The Muskegon Lumberjacks of the United States Hockey League have jumped into the fray, committing to raise funds for Sorisho's rehabilitation. Fox set up a donations page on the fund-raising website GiveForward.com that already has raised over $35,000. He also has set up a companion page on Facebook to help people learn how they can help.

"It's just incredible the support that we've gotten," Fox told NHL.com. "We've received donations from Calgary, Toronto, San Jose. People that may or may not know the family. It's just incredible what's going on."

As remarkable as the amount of money that has been raised in such a short time, the funds are needed. The Christopher and Dana Reeve Foundation, an organization founded by the late actor, who was paralyzed in a horse-riding accident in 1995, estimates that the expenses associated with recovering from Sorisho's injury can cost more than $499,000 in the first year, and more than $66,000 every year after that.

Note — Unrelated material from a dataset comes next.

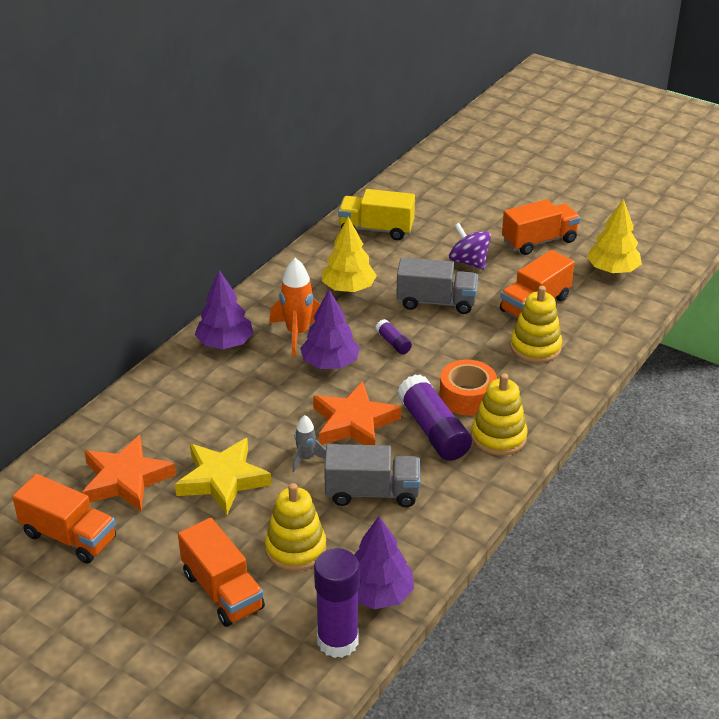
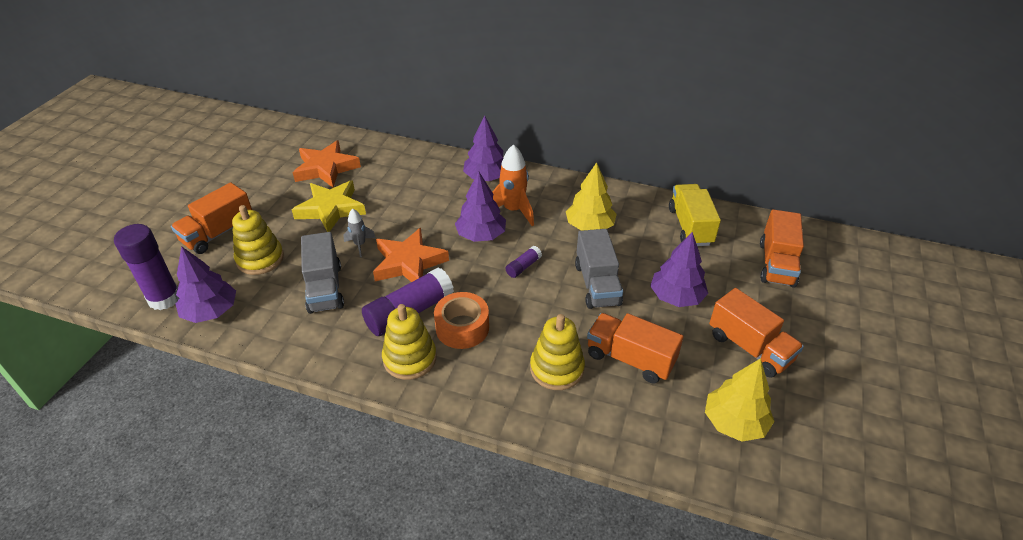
camera: 75 degrees right, 5 degrees up
orange truck [12,474,116,563] -> orange truck moved to [760,209,804,288]
purple spinning top [449,223,491,270] -> purple tree [650,232,708,307]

Fortunately the Reeve Foundation and the Jack Jablonski Fund have been in touch with the Sorishos and have offered their help. It's all part of an overwhelming response that the family finds unsurprising but overwhelming.

"Matt's 17 years old and he started [playing hockey] at 6," Jim Sorisho told NHL.com. "So it's been 11 years. Hockey is a very tight-knit community and they come from everywhere. There are people lining up to do things for us. You know what? It helps. It's huge. I'm not going to lie to you. The first day or so my wife and I couldn't breathe. I don't know how else to describe it. Our world came crashing down. But these kinds of people help lift you. It made a huge difference."

That vital support from across the hockey world still is coming. And the Sorishos will appreciate every bit of it on Matt's road back from his injury.

"We're just so motivated to help Matt. It's going to be different. Matt's going to be on a different road. No doubt about it," Jim Sorisho said. "It's a big process for him. He's going to be there. He's going to fight. Just like he did with hockey."